Jayapura, Jubi โ Sejumlah organisasi mahasiswa ekstra kampus di Kota Jayapura membangun koalisi untuk mendorong penegakan hukum dalam kasus penganiayaan yang diduga melibatkan prajurit TNI dan menyebabkan seorang warga Mappi meninggal dunia. Koalisi yang dinamai Koalisi Peduli Kemanusiaan itu mendesak aparat penegak hukum memastikan semua oknum TNI yang terlibat penganiayaan warga sipil di Bade, Distrik Edera, Kabupaten Mappi, pada 30 Agustus 2022 lalu diproses hukum.
Koalisi Peduli Kemanusiaan itu terdiri atas PMKRI Cabang Jayapura, GMKI Cabang Jayapura, Ikatan Mahasiswa dan Pemuda Papua Selatan, Ikatan Mahasiswa Merauke, Himpunan Mahasiswa Mappi, Himpunan Pelajar Mahasiswa Boven Digoel dan Ikatan Pelajar Mahasiswa Asmat. Koalisi itu dibangun untuk menyikapi kasus penganiayaan terhadap dua orang warga sipil terjadi di Pos Bade, Distrik Edera, Kabupaten Mappi, pada 30 Agustus 2022. Penganiayaan itu menyebabkan Bruno Amenim Kimko meninggal dunia, dan Yohanis Kanggun luka berat. Selain Kimko dan Kanggun, seorang warga lain benama Norbertus turut menjadi korban dalam penganiayaan itu.
Sekretaris Ikatan Mahasiswa Merauke, Pelipus Cambu dalam menyatakan upaya damai yang dilakukan TNI dengan memberikan uang ganti rugi tidak boleh mengehentikan proses hukum. Menurut Cambu peristiwa penganiayaan itu merupakan kasus serius, sehingga pelaku harus di bawa ke pengadilan.
“[Itu] hal yang serius. Kalau tidak dibawa ke pengadilan, nanti akan terulang lagi. Kita harus dorong kasus itu [diselesaikan] secara hukum, biar tidak terulang lagi,” kata Cambu di Kota Jayapura, Kamis (8/9/2022).
Wakil Ketua Himpunan Pelajar Mahasiswa Boven Digoel, Imelda Yumdeleng menyatakan peristiwa penganiyaan dan pembunuhan itu tidak bisa ditutupi. Para pelaku yang terlibat harus diproses secara hukum, dan jika terbukti bersalah harus dipecat. Ia juga mengimbau keluarga korban tidak boleh menerima uang lagi.

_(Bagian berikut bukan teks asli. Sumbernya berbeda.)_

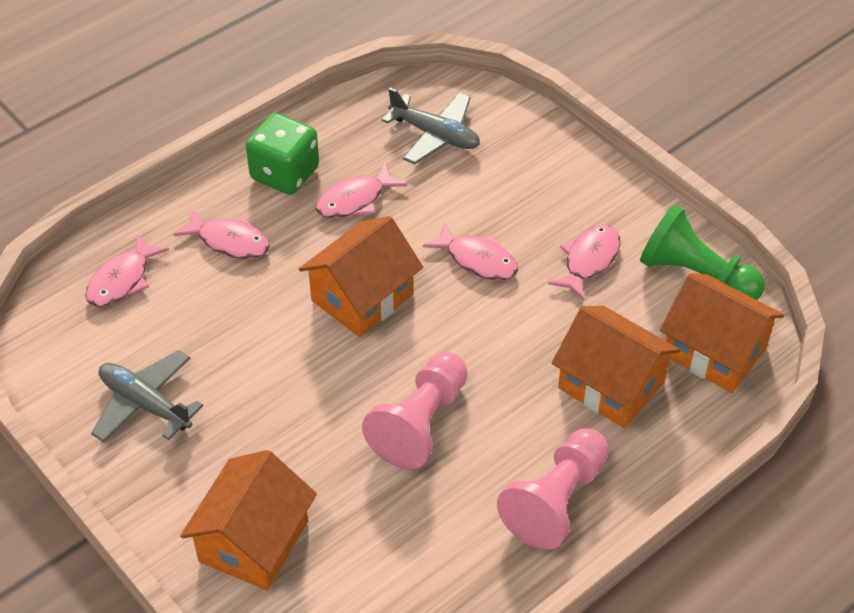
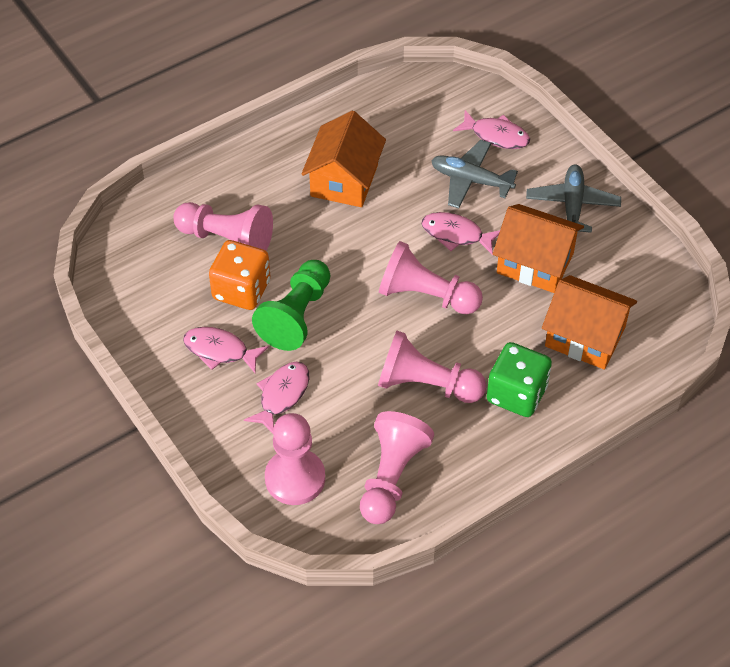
orange dice: 0 -> 1
orange house: 4 -> 3
pink fish: 5 -> 4
pink pawn: 2 -> 5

“Orangnya tua juga ketika terjadi masalah jangan sampai terima uang ganti rugi. [Pelaku] harus diberikan sanksi, dihukum, dan harus dipecat,” ujarnya.
Ketua GMKI Cabang Jayapura, Opinus Segoniap dalam rapat menyatakan GMKI mendukung proses hukum terhadap oknum TNI yang diduga terlibat dalam penganiaya itu. Menurut Segoniap, tindakan penyiksaan dan pembunuhan itu tidak manusiawi dan melanggar Hak Asasi Manusia (HAM). “Nyawa manusia itu hanya milik Tuhan,” katanya.
Advokat Helmi dari Aliansi Demokrasi untuk Papua menyatakan dengan denda atau uang ganti rugi tidak akan menyelesaikan proses hukum. Karena pembayaran denda itu hal yang meringankan saja tetapi tidak boleh menghentikan penyidikan atas kasus penganiayaan yang mengakibatkan hilangnya nyawa warga sipil itu.
Helmi menyatakan tindak pidana penganiayaan atau pembunuhan itu masuk kategori delik biasa, dan bukan delik aduan yang perkaranya akan terhenti jika pengaduan dicabut. Sebagai delik biasa, perkara itu harus ditangani, dengan atau tanpa adanya pengaduan dari pihak korban atau keluarga korban, dan aparat penegak hukum berkewajiban menyelesaikan kasus tersebut.
“Beda dengan delik pengaduan. Kalau delik pengaduan, ketika ada yang merasakan dirugikan, dia harus mengadukan. Kasus pembunuhan di Mappi harus diproses hukum di pengadilan militer, karena terduga pelakunya ini anggota TNI,” kata Helmi kepada Jubi. (*)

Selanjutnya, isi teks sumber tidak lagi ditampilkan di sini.